MMJ Now Illegal In Washington State. Yes, Washington State.

By Canna Law Blog : April 25, 2014

The Washington State Court of Appeals just held that medical marijuana activity (even patient cultivation in the home) is illegal under current State law.

The long road to this disappointing decision began a couple of years ago when an access point (essentially a medical outlet for medical marijuana patients) and an advocacy group sued the city of Kent in an effort to block the city from implementing a zoning ordinance that would essentially prohibit collective gardens, both commercial and home grows.

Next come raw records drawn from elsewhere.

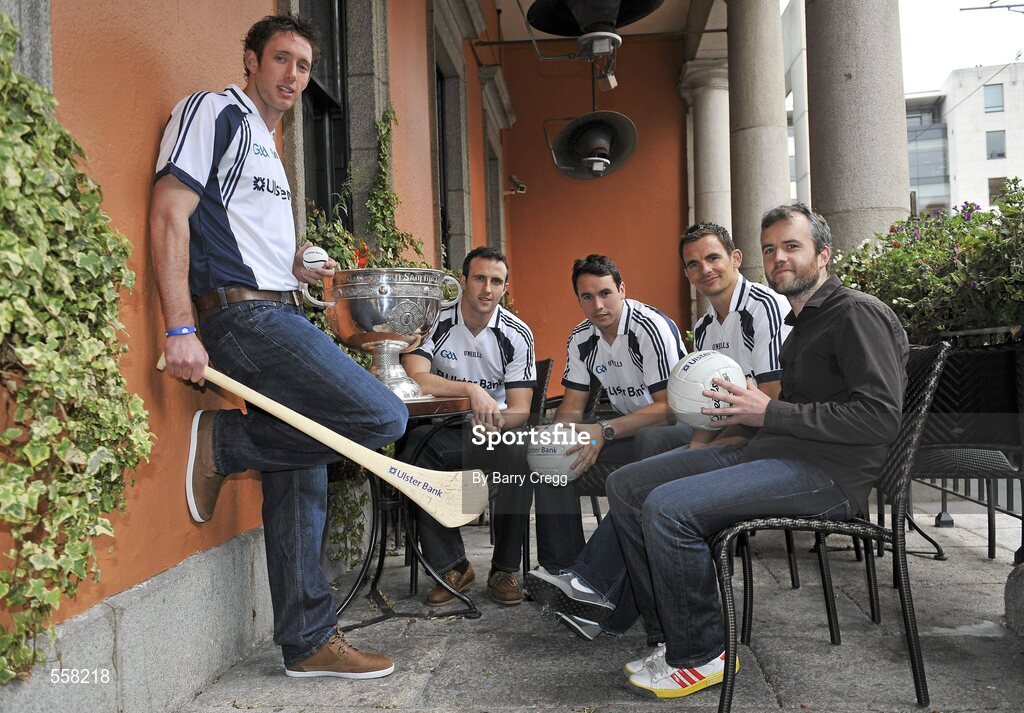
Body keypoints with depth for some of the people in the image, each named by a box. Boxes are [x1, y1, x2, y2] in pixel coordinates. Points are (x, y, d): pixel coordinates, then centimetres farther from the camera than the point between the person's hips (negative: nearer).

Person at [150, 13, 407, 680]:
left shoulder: (268, 148, 26)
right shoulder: (214, 112, -1)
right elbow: (169, 213, -13)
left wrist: (296, 267, 14)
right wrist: (181, 329, -22)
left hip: (280, 315, 9)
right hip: (244, 314, -9)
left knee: (301, 475, 7)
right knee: (382, 417, -18)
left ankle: (309, 642, 15)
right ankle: (223, 442, -5)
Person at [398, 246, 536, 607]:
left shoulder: (516, 334, -3)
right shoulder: (434, 321, -6)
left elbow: (520, 408, -6)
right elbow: (414, 378, -21)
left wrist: (497, 421, -30)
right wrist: (472, 390, -32)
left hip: (496, 431, 0)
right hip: (444, 431, 0)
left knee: (520, 458, -33)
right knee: (412, 455, -32)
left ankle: (504, 569, -10)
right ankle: (452, 566, -13)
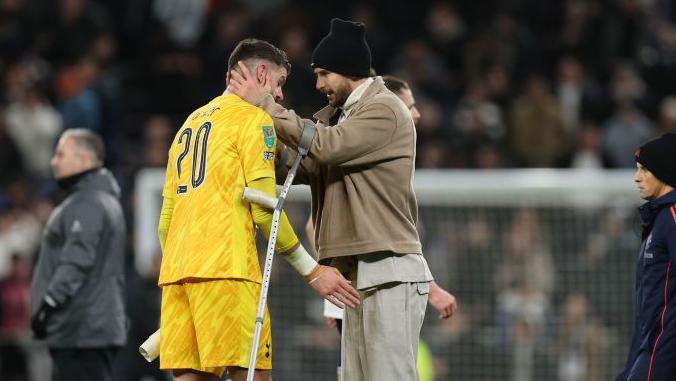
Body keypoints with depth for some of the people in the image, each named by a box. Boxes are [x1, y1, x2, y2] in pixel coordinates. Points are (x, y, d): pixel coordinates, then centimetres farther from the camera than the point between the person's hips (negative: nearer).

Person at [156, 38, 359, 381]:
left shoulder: (191, 123, 24)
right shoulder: (254, 118, 1)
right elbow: (265, 210, -7)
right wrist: (312, 272, -3)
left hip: (175, 271, 8)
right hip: (226, 267, -8)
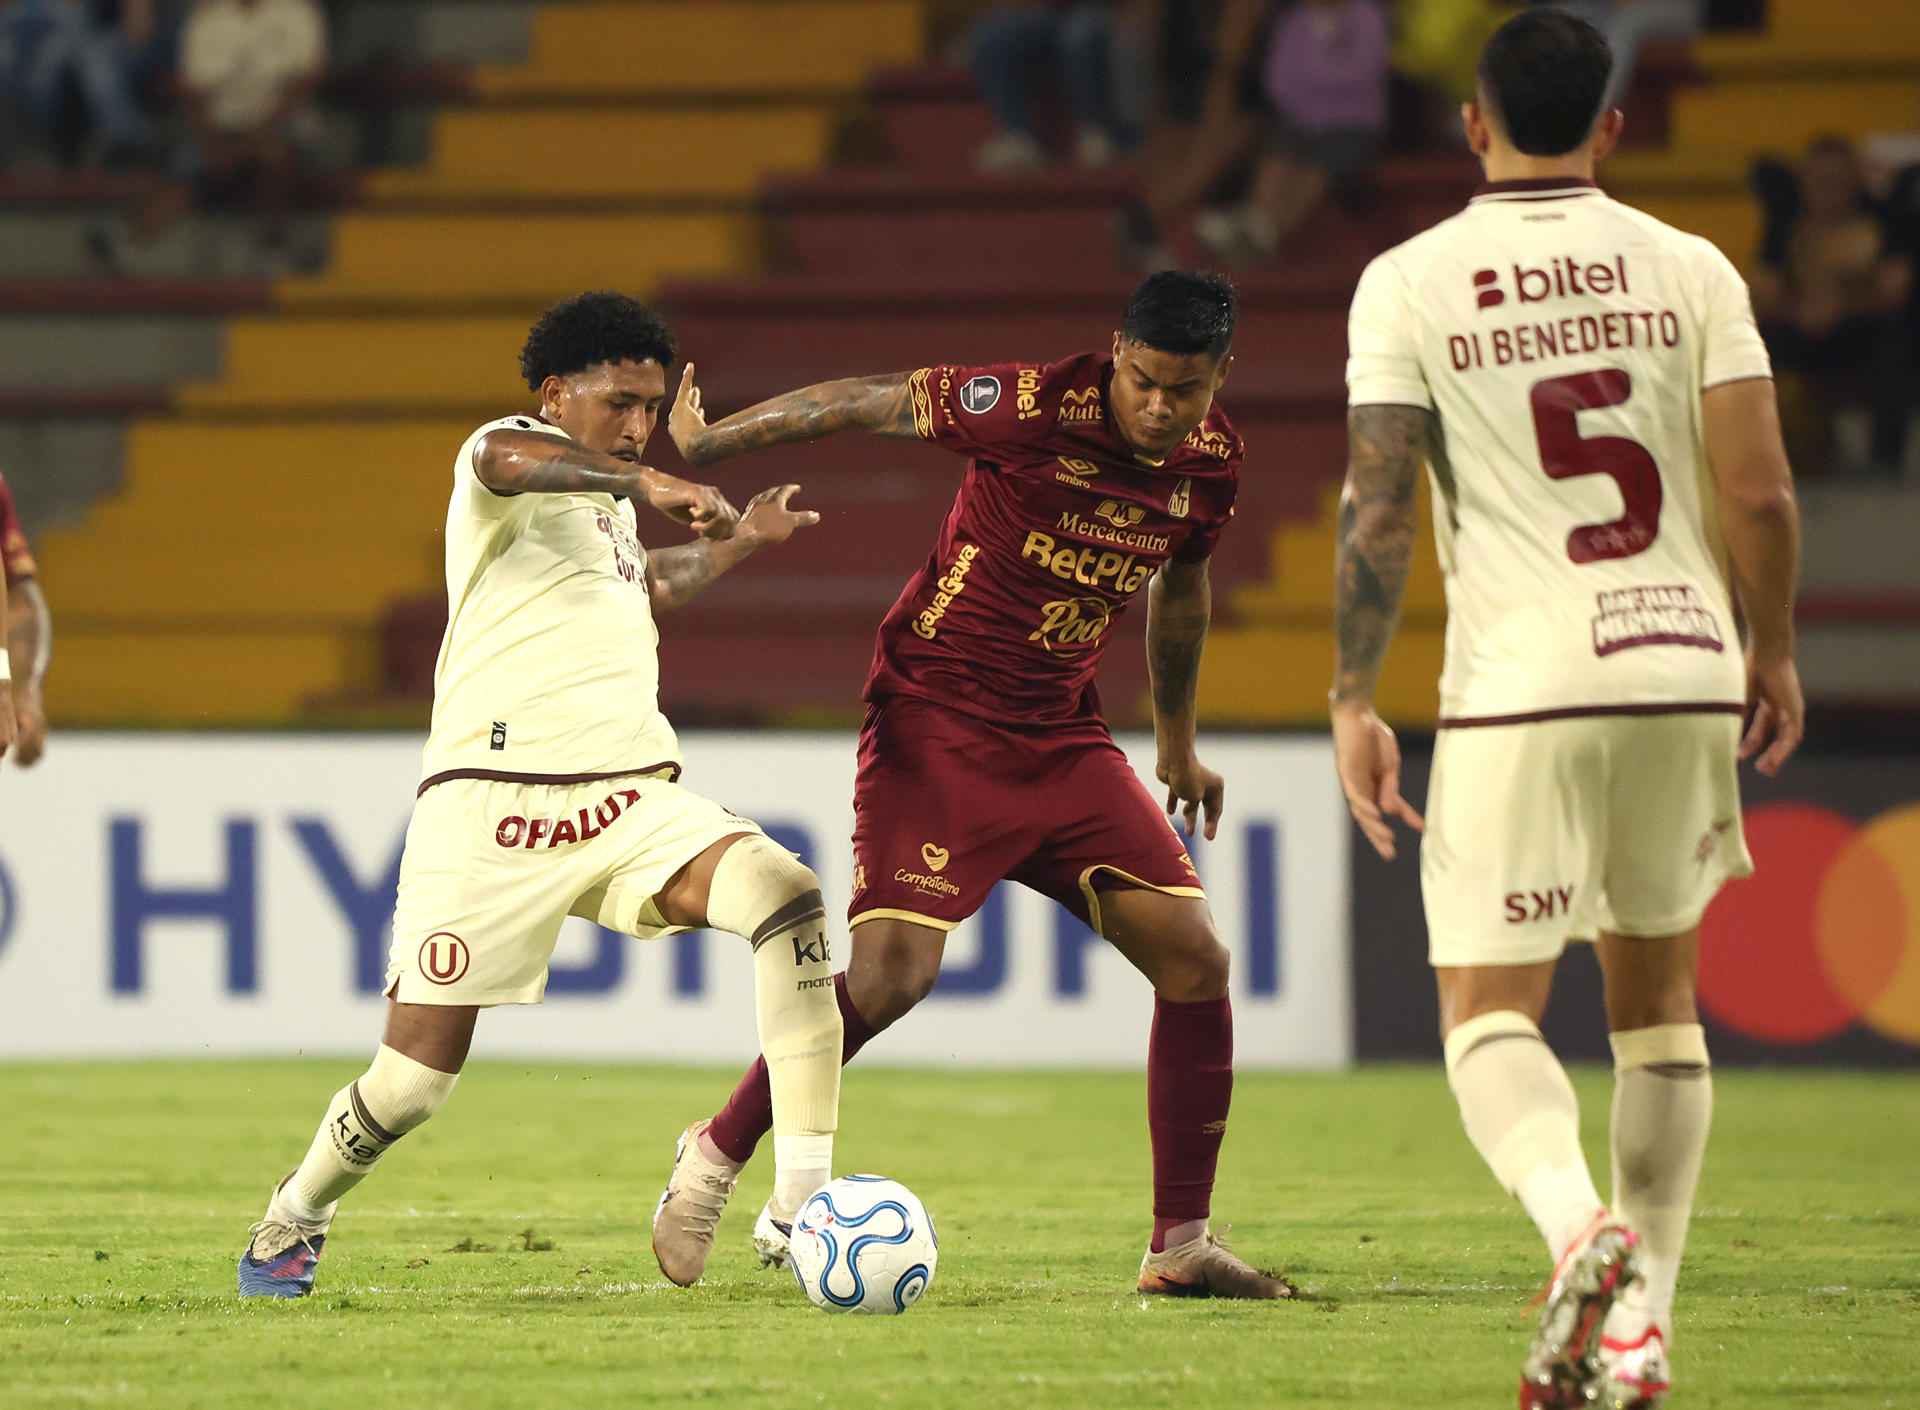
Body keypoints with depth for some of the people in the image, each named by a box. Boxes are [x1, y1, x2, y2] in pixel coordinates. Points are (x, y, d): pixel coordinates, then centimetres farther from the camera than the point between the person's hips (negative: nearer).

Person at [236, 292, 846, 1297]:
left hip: (631, 800, 6)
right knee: (415, 1078, -5)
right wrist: (644, 483, -39)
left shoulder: (605, 500, 26)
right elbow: (503, 462, -28)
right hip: (496, 795, -6)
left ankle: (802, 1205, -23)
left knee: (787, 898, -22)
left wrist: (735, 545, 47)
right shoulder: (519, 450, 1)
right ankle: (291, 1225, 25)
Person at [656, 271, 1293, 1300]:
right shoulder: (1034, 407, -20)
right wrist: (704, 444, -5)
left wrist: (1177, 744, 31)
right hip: (935, 721, -6)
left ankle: (1181, 1246, 3)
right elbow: (870, 402, -9)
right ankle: (719, 1154, 4)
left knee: (1194, 956, -6)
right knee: (892, 972, -20)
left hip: (1063, 735, 6)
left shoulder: (1212, 463, 1)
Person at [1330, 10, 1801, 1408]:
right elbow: (1759, 492, -1)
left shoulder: (1409, 283, -2)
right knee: (1658, 997, 16)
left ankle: (1581, 1227, -26)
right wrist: (1773, 650, 14)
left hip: (1520, 687, -2)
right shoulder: (1690, 272, 3)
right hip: (1684, 673, 2)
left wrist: (1354, 699, -1)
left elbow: (1377, 508, -7)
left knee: (1490, 1011, 2)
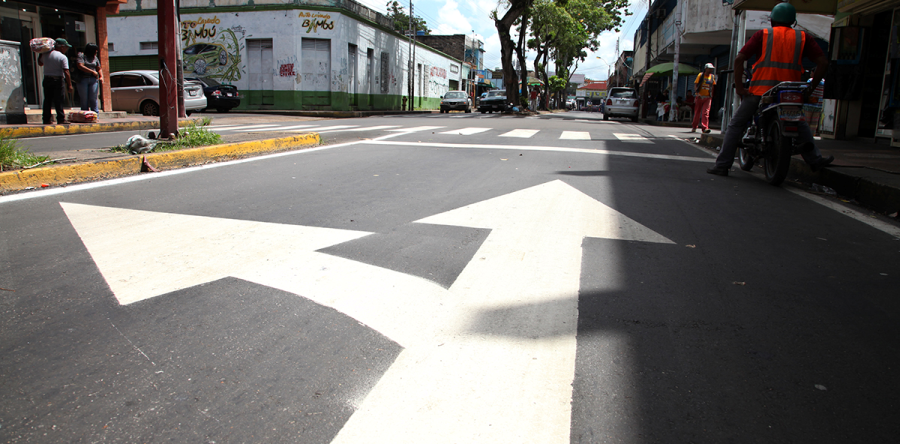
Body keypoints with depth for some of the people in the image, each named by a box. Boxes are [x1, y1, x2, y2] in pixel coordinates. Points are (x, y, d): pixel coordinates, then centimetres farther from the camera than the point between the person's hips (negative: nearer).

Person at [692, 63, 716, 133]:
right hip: (700, 96, -1)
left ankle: (705, 128, -19)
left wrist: (711, 95, 9)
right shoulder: (700, 75, 2)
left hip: (708, 97, 1)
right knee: (697, 112, 7)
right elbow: (695, 84, -1)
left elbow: (713, 86, 17)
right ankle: (694, 127, 21)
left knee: (706, 112, -12)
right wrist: (697, 92, -15)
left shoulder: (712, 77, 9)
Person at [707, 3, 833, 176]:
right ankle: (815, 160, 24)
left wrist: (739, 86, -1)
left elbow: (739, 59, -4)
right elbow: (823, 62, 4)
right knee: (800, 124, 26)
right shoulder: (802, 37, 12)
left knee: (736, 125, 8)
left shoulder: (763, 34, 8)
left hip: (760, 90, -2)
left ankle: (722, 165, 1)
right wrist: (810, 88, 7)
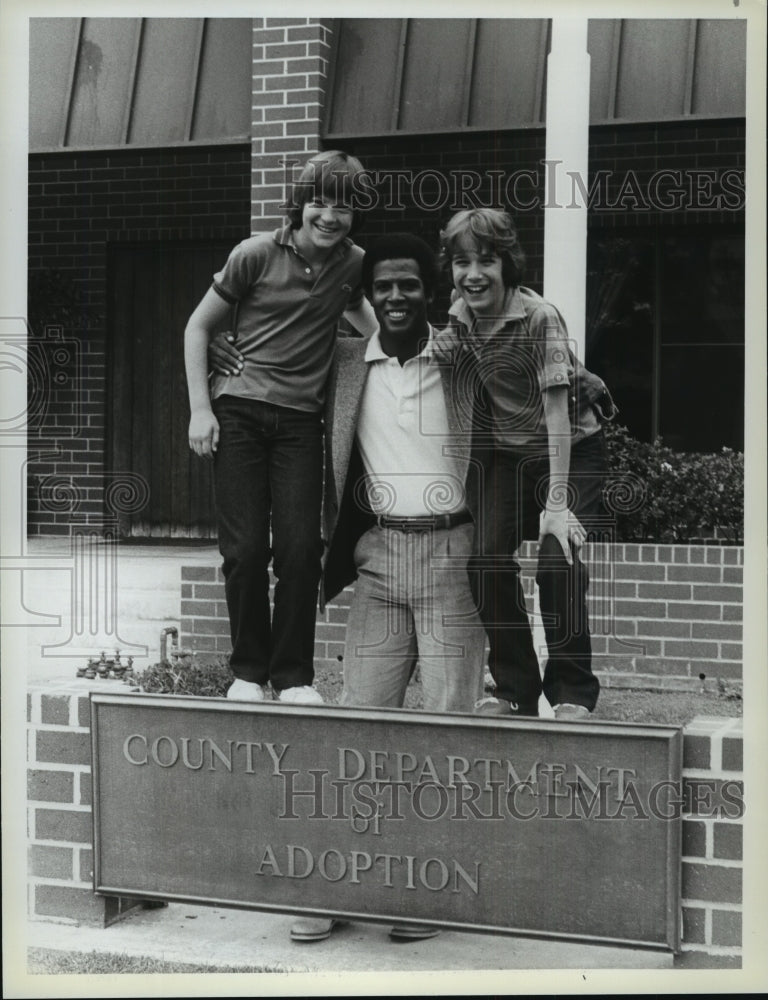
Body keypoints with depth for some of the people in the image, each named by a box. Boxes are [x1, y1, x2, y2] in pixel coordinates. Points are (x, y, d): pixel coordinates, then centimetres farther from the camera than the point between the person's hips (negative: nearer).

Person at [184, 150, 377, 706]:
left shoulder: (352, 264, 7)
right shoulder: (256, 255, -2)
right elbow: (199, 328, 5)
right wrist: (201, 409, -2)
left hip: (301, 420, 2)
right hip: (239, 410, -2)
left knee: (300, 546, -7)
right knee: (246, 548, -3)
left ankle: (294, 676, 6)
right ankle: (248, 671, 12)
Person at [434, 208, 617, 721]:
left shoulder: (540, 317, -24)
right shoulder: (459, 318, -7)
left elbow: (556, 412, -27)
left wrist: (556, 502, -30)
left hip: (572, 448, -5)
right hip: (503, 451, 5)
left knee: (558, 559, -19)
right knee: (486, 558, -7)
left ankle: (573, 692, -3)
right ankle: (516, 688, 9)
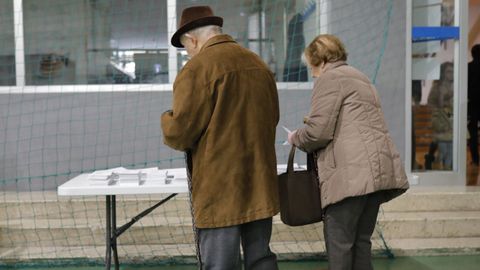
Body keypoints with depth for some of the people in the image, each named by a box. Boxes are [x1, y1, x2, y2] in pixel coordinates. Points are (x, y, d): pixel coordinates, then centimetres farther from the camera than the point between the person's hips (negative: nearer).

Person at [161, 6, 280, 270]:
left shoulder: (197, 68, -12)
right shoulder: (259, 64, 11)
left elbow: (179, 134, -13)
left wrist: (167, 120, 8)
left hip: (220, 191, -7)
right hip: (260, 186, 7)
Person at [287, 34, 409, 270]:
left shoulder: (329, 78, -1)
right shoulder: (359, 77, 28)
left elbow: (318, 131, -10)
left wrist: (295, 138, 9)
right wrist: (312, 124, 30)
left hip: (352, 173, -9)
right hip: (380, 169, 9)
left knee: (338, 243, -5)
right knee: (360, 241, 11)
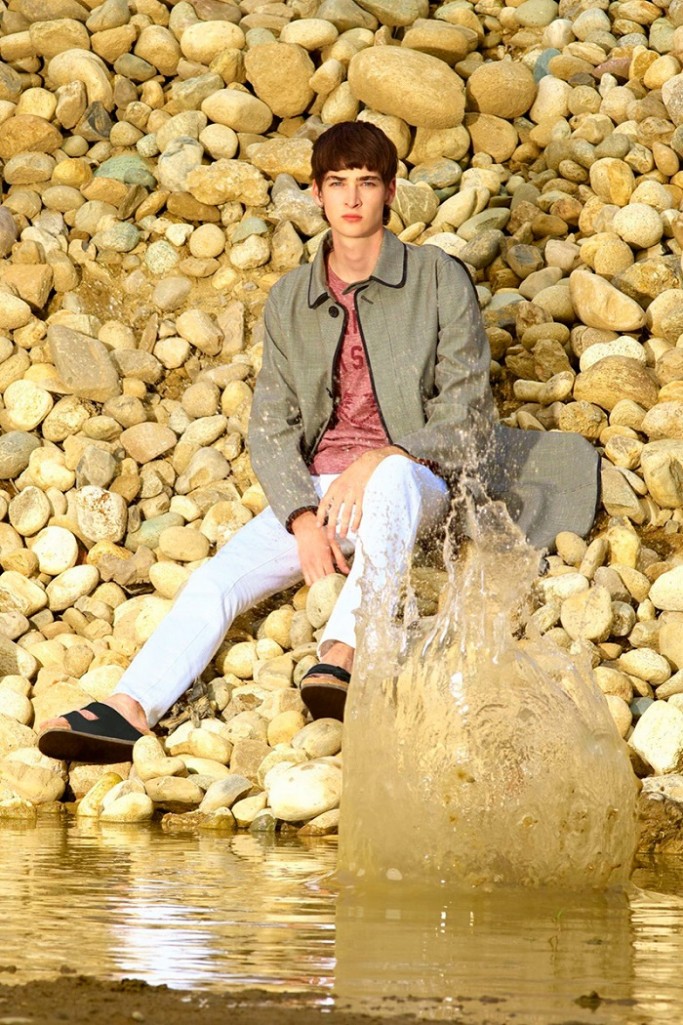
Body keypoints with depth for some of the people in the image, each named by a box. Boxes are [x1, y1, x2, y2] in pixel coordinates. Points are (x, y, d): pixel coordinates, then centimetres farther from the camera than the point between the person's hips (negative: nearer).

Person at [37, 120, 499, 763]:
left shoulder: (439, 280, 1)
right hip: (313, 489, 4)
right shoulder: (290, 300, 12)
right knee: (217, 579, -21)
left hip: (413, 480, -4)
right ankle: (126, 711, -37)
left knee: (391, 479, -40)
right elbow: (271, 428, 8)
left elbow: (468, 414, -2)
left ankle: (341, 655, -50)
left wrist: (381, 458, -19)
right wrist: (304, 519, -11)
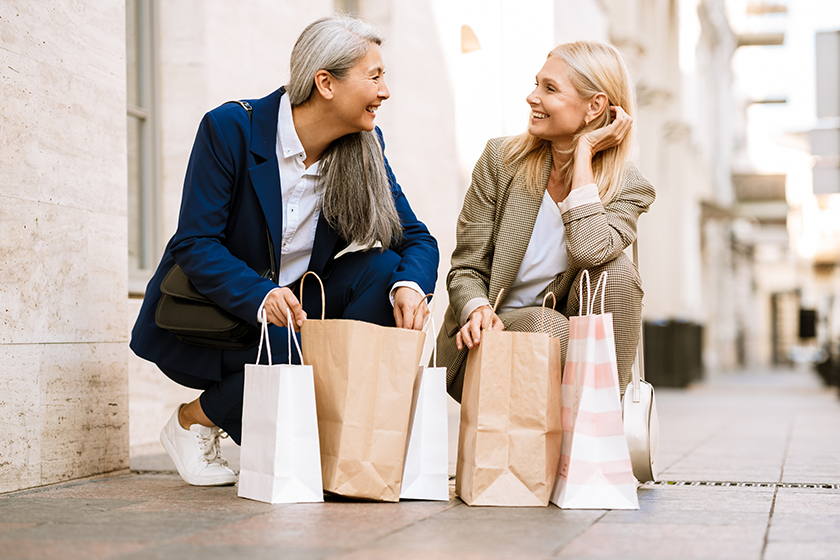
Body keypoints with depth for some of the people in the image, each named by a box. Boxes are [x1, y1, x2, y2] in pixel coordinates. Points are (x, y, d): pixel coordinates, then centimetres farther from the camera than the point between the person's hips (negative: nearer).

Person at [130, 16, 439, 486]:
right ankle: (195, 419, -1)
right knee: (292, 351, -33)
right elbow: (195, 244, -20)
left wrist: (410, 285, -27)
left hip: (293, 306, 5)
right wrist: (260, 297, -37)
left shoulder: (365, 148, -3)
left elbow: (416, 237, -3)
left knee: (383, 269, -19)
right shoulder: (230, 128, -17)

The case made its way through King County Superior Court (which upheld Kent’s ban) and eventually reached the Washington State Supreme Court. The Supreme Court issued an emergency stay of the Kent ban but ultimately decided to send it back down to the Court of Appeals for a full decision on the merits.

[…]

The Court of Appeals not only upheld the City of Kent’s ban, it also ruled that operating a medical marijuana collective garden or access point constitutes criminal activity. We fully expect city attorneys in those cities opposed to cannabis will use this Court of Appeals decision to shut down or prevent collective gardens and access points.

We feel for our friends involved with medical cannabis in Washington State. We do not read this Court of Appeals decision as having any impact on recreational marijuana in Washington.